WORK ITEM:
Drop the pictures, then extract the listing word for word.

THE DATA:
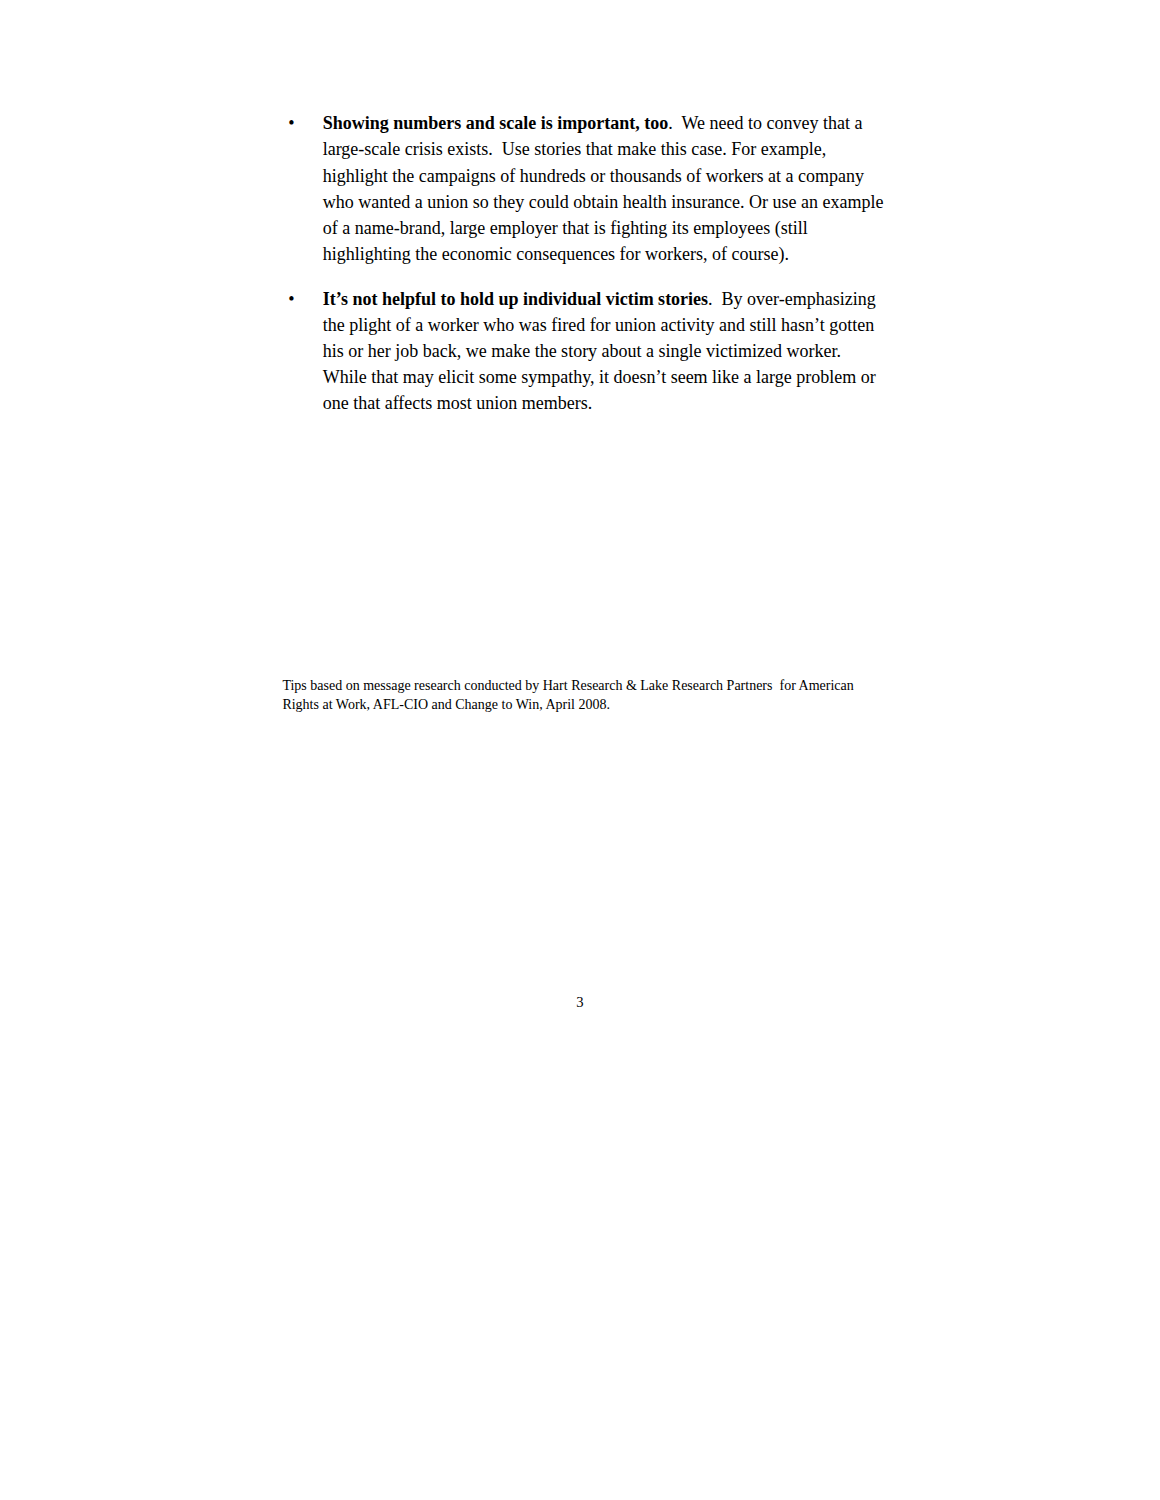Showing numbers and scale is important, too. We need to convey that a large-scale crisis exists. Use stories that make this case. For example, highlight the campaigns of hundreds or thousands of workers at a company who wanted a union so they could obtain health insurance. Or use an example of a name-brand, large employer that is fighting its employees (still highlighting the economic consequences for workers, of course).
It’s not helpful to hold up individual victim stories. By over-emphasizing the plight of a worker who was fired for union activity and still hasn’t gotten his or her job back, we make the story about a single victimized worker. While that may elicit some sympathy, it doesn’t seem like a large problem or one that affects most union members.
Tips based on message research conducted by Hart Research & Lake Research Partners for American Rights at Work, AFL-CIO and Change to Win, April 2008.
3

SOLUTION FOR THIS TASK:
Showing numbers and scale is important, too. We need to convey that a large-scale crisis exists. Use stories that make this case. For example, highlight the campaigns of hundreds or thousands of workers at a company who wanted a union so they could obtain health insurance. Or use an example of a name-brand, large employer that is fighting its employees (still highlighting the economic consequences for workers, of course).
It’s not helpful to hold up individual victim stories. By over-emphasizing the plight of a worker who was fired for union activity and still hasn’t gotten his or her job back, we make the story about a single victimized worker. While that may elicit some sympathy, it doesn’t seem like a large problem or one that affects most union members.
Tips based on message research conducted by Hart Research & Lake Research Partners for American Rights at Work, AFL-CIO and Change to Win, April 2008.
3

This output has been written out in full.